Ah, June. The month we all collectively say, “how are we already halfway through the year?!” And, more importantly, the month we celebrate the LGBTQ community through Pride Month events around the globe. By now, the telltale signs are visible: corporate logos suddenly bursting with color on LinkedIn, rainbow flags hung in the streets, rainbow merchandise filling the shelves at Target. But what purpose does Pride serve today, especially in a city as LGBTQ-friendly as San Francisco?
- Visibility: In San Francisco, seeing two men or women in a romantic embrace, or holding hands as they walk down the street, is so common it hardly registers. So why do we need the flashy, colorful parade and other events that cover the city in rainbows and glitter? These events provide far-reaching visibility, and tell the world that we welcome, support and celebrate the LGBTQ community. It’s a powerful reminder for anyone who lives in a less safe community, or who feels they can’t be open about who they are or how they identify, that safe spaces do exist, and there are places all over the world where they will be accepted and loved.

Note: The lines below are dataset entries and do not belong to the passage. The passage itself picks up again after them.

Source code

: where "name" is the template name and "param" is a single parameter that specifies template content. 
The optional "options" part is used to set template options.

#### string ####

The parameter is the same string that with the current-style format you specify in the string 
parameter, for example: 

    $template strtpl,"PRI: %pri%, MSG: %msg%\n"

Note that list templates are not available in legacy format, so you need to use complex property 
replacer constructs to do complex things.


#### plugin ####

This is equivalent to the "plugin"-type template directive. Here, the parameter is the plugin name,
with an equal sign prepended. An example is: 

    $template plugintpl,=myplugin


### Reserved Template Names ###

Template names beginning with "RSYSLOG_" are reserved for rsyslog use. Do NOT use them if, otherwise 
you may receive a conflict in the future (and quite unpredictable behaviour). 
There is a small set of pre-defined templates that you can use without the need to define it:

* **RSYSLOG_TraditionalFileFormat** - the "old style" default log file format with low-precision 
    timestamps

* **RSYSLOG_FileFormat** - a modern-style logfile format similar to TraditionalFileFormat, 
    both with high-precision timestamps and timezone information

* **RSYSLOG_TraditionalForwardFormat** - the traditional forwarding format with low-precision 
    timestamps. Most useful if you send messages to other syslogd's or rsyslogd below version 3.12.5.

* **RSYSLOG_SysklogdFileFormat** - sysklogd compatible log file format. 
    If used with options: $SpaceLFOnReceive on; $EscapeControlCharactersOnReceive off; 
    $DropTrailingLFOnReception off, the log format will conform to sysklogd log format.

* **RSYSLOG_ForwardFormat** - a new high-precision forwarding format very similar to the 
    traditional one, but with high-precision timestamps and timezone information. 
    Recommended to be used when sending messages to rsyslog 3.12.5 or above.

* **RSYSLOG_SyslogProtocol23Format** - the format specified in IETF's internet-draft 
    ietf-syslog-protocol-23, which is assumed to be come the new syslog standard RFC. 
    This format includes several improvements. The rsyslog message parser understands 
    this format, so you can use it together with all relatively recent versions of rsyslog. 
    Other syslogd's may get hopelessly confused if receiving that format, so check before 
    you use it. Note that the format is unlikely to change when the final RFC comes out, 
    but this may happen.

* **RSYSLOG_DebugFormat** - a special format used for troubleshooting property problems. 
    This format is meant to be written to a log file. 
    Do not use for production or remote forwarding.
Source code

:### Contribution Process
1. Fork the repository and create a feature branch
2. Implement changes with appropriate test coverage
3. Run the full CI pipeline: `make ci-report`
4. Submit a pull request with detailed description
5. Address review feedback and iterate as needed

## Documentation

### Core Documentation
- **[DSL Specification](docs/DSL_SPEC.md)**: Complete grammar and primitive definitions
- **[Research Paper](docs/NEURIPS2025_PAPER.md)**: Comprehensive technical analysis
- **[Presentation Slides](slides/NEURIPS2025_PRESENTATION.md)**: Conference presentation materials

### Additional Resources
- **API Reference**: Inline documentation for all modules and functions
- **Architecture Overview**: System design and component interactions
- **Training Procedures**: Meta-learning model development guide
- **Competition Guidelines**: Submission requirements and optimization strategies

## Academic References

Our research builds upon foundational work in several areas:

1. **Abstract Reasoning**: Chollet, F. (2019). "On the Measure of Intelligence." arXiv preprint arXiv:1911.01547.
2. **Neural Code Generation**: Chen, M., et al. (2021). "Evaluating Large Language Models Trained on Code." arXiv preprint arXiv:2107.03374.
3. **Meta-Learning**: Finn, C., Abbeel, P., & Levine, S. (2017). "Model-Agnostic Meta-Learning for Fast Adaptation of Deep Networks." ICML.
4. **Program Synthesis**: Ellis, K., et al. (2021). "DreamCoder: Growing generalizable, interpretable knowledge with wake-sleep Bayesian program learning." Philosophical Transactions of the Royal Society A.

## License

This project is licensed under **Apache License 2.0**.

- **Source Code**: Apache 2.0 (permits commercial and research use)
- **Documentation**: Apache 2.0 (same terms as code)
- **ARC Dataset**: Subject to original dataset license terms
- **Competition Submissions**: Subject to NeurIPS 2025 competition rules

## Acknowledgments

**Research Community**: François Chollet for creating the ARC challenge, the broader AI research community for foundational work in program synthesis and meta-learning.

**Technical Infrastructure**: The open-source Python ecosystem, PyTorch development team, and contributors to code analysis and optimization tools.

- Historical Reminder: I saw a mural the other day that said, “The first Pride parade was a riot,” and it stopped me in my tracks. What my generation thinks of as Pride – throngs of smiling people, music, and celebration – is a far cry from the original marches, protests and demonstrations that formed the foundation of the LGBTQ movement. This year marks the 50th anniversary of the Stonewall riots in New York City, and the events around the country and world this month provide a great opportunity for reflection on how far we’ve come, and how far we have yet to go.
- Opportunity for Allyship: As a straight, white, cis female millennial, I know I may be an odd author for this article. But as sociopolitical tensions have risen in this country, I have felt the call to demonstrate better allyship for underrepresented communities. For me, this means visibly expressing my support of marginalized groups and amplifying voices that are often shouted (or tweeted) over. Pride isn’t about or for straight people, but it does provide a great opportunity to grow in your role as an ally to the LGBTQ community.
Attending Pride events as an ally makes me feel proud to live in a city that makes space for everyone, no matter their sexual orientation or gender identity, and I always come away feeling moved by the radical self-expression on display. I hope you have the opportunity to celebrate and observe Pride month, wherever you are.